Written request a:
According to the blog post on explainability algorithms and GANs, at which event will the paper "Improving LIME Robustness with Smarter Locality Sampling" be presented?

Making explainability algorithms more robust with GANs

Japanese below | Acknowledgements | Comments

Explainability algorithms like LIME (Locally Interpretable Model-agnostic Explanations) (Ribeiro et al., 2016) have gained much popularity in both academia and the industry. For the latter, making complex machine learning models interpretable means bridging the trust gap that often manifests between machine learning systems and their end users, which can become an important factor for successful adoption.

My previous blog posts focused on the robustness of machine learning models against adversarial attacks, showing that neural networks are susceptible to the slightest of perturbations of the input.

It turns out that even explainability algorithms are not immune to similar threats. In this blog post, we will look into the vulnerabilities of LIME as well as an attack which exploits this. We will then talk about a proposed defense from a recent paper which I worked on called Improving LIME Robustness with Smarter Locality Sampling, to be presented at the 2nd Workshop on Adversarial Learning Methods for Machine Learning and Data Mining @ KDD 2020. Code for this work can be found here.

Written request b:
Please collect every line of the entries that contains the string "acciaccatura".

Recorded data:
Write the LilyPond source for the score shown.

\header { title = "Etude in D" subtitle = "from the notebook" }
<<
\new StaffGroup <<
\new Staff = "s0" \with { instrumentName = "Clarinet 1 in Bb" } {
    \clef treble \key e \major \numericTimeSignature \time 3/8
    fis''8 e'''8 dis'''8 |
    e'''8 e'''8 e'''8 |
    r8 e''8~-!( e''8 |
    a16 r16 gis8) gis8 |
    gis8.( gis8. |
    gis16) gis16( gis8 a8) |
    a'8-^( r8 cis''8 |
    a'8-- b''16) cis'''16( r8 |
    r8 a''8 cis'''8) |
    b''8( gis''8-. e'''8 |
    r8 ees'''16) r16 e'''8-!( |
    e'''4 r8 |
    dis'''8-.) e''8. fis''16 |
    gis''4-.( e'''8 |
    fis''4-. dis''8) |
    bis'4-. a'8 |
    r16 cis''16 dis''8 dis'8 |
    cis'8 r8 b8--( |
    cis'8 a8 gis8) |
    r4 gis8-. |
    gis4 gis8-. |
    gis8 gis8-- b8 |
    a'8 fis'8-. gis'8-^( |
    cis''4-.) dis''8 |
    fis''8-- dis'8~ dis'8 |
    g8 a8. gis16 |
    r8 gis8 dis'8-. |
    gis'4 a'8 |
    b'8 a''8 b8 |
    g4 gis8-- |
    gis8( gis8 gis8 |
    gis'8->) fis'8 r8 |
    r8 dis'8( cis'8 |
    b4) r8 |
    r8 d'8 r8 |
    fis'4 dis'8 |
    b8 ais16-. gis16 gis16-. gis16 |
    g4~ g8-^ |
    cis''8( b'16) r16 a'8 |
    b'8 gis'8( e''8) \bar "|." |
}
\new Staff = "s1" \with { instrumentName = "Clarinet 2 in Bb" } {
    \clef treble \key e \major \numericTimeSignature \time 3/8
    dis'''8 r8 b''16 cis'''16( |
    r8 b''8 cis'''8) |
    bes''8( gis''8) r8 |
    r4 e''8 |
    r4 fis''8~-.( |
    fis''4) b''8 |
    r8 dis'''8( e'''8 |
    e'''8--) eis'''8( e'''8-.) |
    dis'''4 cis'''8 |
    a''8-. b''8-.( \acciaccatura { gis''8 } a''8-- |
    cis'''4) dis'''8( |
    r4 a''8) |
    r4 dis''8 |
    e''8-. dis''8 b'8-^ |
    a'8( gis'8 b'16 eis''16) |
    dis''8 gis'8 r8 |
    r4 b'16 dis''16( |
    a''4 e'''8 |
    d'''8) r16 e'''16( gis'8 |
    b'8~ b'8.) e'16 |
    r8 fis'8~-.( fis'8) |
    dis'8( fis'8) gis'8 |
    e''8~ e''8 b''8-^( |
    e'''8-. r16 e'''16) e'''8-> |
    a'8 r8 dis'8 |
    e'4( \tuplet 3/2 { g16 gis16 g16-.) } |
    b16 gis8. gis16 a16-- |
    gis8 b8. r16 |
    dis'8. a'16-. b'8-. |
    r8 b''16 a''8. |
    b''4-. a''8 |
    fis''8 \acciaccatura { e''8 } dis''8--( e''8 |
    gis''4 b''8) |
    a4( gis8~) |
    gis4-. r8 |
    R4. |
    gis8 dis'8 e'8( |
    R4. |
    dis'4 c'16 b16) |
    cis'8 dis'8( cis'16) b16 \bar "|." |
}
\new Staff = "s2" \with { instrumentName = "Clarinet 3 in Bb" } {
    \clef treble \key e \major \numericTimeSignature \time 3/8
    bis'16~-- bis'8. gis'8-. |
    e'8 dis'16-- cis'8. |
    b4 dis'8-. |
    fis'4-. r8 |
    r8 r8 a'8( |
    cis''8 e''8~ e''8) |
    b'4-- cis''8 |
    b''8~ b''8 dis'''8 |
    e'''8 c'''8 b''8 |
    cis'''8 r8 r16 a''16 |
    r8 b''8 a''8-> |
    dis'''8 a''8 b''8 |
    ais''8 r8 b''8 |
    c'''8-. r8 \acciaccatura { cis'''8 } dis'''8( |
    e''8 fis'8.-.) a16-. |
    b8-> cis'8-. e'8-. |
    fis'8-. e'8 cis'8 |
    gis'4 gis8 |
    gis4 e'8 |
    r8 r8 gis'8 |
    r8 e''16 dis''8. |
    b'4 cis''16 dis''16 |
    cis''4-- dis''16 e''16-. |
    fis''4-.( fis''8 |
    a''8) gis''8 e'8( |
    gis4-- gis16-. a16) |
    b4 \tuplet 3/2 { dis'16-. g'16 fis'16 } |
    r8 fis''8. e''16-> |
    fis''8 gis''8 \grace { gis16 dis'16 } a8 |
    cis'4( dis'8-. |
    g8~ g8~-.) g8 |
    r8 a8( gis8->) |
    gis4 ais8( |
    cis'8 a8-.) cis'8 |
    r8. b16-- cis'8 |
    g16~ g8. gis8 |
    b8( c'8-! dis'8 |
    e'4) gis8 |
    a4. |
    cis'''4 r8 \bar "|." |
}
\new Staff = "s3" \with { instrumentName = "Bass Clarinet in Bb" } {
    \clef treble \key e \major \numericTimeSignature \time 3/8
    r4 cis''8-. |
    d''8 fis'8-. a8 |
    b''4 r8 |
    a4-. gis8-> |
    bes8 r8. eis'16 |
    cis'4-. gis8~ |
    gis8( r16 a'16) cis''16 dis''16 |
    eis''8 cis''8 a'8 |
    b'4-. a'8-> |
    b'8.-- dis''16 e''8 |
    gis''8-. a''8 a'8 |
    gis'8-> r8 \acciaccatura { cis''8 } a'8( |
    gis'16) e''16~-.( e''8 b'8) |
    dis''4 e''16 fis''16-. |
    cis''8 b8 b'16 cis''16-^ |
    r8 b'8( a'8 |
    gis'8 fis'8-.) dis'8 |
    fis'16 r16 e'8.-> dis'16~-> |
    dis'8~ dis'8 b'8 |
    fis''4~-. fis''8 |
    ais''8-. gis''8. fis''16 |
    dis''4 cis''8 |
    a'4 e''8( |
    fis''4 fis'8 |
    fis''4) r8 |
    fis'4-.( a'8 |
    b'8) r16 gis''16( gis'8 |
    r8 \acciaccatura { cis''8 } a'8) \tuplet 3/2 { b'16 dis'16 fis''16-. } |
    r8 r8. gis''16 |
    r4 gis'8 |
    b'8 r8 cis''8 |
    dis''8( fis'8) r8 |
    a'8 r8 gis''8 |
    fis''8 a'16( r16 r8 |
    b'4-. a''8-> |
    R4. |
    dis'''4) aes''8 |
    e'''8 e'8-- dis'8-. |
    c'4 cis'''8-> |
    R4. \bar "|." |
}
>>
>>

Task response a:
The 2nd Workshop on Adversarial Learning Methods for Machine Learning and Data Mining @ KDD 2020.

Task response b:
    a''8-. b''8-.( \acciaccatura { gis''8 } a''8-- |
    fis''8 \acciaccatura { e''8 } dis''8--( e''8 |
    c'''8-. r8 \acciaccatura { cis'''8 } dis'''8( |
    gis'8-> r8 \acciaccatura { cis''8 } a'8( |
    r8 \acciaccatura { cis''8 } a'8) \tuplet 3/2 { b'16 dis'16 fis''16-. } |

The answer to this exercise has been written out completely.